[Dataset items]

□ □ □

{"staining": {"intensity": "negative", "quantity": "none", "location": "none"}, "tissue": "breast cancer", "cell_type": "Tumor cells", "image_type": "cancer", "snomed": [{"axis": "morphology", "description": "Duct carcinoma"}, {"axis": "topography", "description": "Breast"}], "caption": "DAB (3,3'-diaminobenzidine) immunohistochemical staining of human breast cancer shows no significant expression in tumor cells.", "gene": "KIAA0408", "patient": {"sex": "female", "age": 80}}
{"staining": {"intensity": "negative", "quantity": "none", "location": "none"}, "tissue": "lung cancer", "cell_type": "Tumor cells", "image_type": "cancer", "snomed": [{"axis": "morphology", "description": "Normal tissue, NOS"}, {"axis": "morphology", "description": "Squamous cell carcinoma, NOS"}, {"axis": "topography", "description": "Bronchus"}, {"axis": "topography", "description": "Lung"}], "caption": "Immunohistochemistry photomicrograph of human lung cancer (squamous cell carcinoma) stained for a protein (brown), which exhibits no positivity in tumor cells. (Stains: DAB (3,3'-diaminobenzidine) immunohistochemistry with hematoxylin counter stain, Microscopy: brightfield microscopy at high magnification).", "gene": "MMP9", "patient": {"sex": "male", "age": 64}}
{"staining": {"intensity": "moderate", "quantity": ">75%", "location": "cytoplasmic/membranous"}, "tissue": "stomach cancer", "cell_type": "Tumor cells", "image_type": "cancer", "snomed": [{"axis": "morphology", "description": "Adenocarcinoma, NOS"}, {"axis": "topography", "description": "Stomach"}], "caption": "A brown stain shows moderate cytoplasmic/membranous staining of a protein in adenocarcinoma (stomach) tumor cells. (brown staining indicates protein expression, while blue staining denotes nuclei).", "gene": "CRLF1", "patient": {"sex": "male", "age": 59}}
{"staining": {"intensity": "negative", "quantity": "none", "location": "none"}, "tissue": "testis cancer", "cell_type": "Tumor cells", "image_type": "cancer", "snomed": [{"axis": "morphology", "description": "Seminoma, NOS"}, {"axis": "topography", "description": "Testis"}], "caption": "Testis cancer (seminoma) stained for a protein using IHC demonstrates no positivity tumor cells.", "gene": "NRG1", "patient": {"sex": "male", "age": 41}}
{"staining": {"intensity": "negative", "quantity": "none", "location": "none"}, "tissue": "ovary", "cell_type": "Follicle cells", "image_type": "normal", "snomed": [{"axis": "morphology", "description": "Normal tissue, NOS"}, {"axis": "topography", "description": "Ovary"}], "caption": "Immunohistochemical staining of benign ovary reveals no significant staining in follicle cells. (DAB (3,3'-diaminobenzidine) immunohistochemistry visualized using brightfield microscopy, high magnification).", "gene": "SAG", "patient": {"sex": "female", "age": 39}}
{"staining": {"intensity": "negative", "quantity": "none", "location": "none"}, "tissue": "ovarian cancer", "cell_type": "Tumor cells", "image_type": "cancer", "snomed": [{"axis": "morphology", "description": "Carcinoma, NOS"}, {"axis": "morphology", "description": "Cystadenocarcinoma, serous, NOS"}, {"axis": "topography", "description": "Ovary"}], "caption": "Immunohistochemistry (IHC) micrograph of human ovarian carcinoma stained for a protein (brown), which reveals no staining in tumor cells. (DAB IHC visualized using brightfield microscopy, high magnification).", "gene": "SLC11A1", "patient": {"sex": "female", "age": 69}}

□ □ □

### [To do]
Reproduce every line above that contains the string "positivity".

### [Answer section]
{"staining": {"intensity": "negative", "quantity": "none", "location": "none"}, "tissue": "lung cancer", "cell_type": "Tumor cells", "image_type": "cancer", "snomed": [{"axis": "morphology", "description": "Normal tissue, NOS"}, {"axis": "morphology", "description": "Squamous cell carcinoma, NOS"}, {"axis": "topography", "description": "Bronchus"}, {"axis": "topography", "description": "Lung"}], "caption": "Immunohistochemistry photomicrograph of human lung cancer (squamous cell carcinoma) stained for a protein (brown), which exhibits no positivity in tumor cells. (Stains: DAB (3,3'-diaminobenzidine) immunohistochemistry with hematoxylin counter stain, Microscopy: brightfield microscopy at high magnification).", "gene": "MMP9", "patient": {"sex": "male", "age": 64}}
{"staining": {"intensity": "negative", "quantity": "none", "location": "none"}, "tissue": "testis cancer", "cell_type": "Tumor cells", "image_type": "cancer", "snomed": [{"axis": "morphology", "description": "Seminoma, NOS"}, {"axis": "topography", "description": "Testis"}], "caption": "Testis cancer (seminoma) stained for a protein using IHC demonstrates no positivity tumor cells.", "gene": "NRG1", "patient": {"sex": "male", "age": 41}}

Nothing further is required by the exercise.